Puisi ini bercerita tentang sosok “duyung” yang dihadirkan melalui doa dan bisikan: “Tuhan, aku ingin berenang.” Sosok ini seolah menyatu dengan laut—air matanya menjadi hujan, menjelma hutan bakau, dan menjadi bagian dari dinamika pasang surut kehidupan nelayan.
Dalam perjalanan waktu, duyung menjadi bagian dari ingatan kolektif: dibicarakan nelayan, digantungkan riwayatnya pada menara gereja, hadir dalam cakrawala, hingga menjelma bintang penunjuk arah. Pada akhirnya, ia menjadi kisah abadi—“sasambo cinta para nelayan yang dikekalkan lautan.”
Makna Tersirat
Makna tersirat dalam puisi ini adalah penggambaran pengorbanan dan keteguhan cinta yang menjadi cahaya penuntun dalam kehidupan yang keras. Air mata duyung yang berubah menjadi cahaya damar dan mercusuar menyimbolkan penderitaan yang justru memberi arah dan harapan bagi orang lain.
Selain itu, laut dapat dimaknai sebagai kehidupan itu sendiri: luas, tak terduga, penuh badai, namun juga menyimpan kemungkinan dan kesuburan. Duyung menjadi metafora tentang jiwa yang rela melebur demi keberlangsungan hidup orang banyak.
Suasana dalam Puisi
Suasana dalam puisi ini cenderung magis, kontemplatif, dan melankolis. Ada kesan sakral melalui sapaan “Tuhan”, ada pula nuansa heroik dalam ketabahan nelayan menghadapi badai. Di sisi lain, citraan bulan purnama dan kekasih yang menghilang di palung laut membangun atmosfer romantik sekaligus sendu.

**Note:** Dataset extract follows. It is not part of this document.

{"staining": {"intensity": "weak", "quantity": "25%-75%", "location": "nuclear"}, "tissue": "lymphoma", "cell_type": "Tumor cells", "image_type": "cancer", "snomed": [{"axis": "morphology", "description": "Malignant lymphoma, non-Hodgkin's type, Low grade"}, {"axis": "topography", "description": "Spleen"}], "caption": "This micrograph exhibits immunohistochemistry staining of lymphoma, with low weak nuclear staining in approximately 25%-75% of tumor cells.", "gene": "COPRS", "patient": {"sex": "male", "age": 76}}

Amanat / Pesan yang Disampaikan Puisi
Amanat / pesan yang disampaikan puisi ini adalah bahwa ketabahan, cinta, dan pengorbanan dapat menjadi cahaya bagi kehidupan orang lain. Dalam kerasnya gelombang dan badai, manusia memerlukan harapan—dan harapan itu sering kali lahir dari penderitaan yang diterima dengan keikhlasan. Puisi ini juga mengingatkan bahwa riwayat dan cinta yang tulus tidak akan lekas hilang, melainkan dapat menjadi kisah abadi dalam ingatan kolektif.
Puisi “Duyung” karya Tjahjono Widarmanto merupakan karya yang sarat simbol dan imaji maritim. Melalui figur duyung, penyair menyampaikan refleksi tentang cinta, pengorbanan, dan harapan di tengah kerasnya kehidupan laut. Puisi ini menjelma sebagai kisah liris tentang cahaya yang lahir dari air mata—sebuah sasambo cinta yang dikekalkan oleh samudra.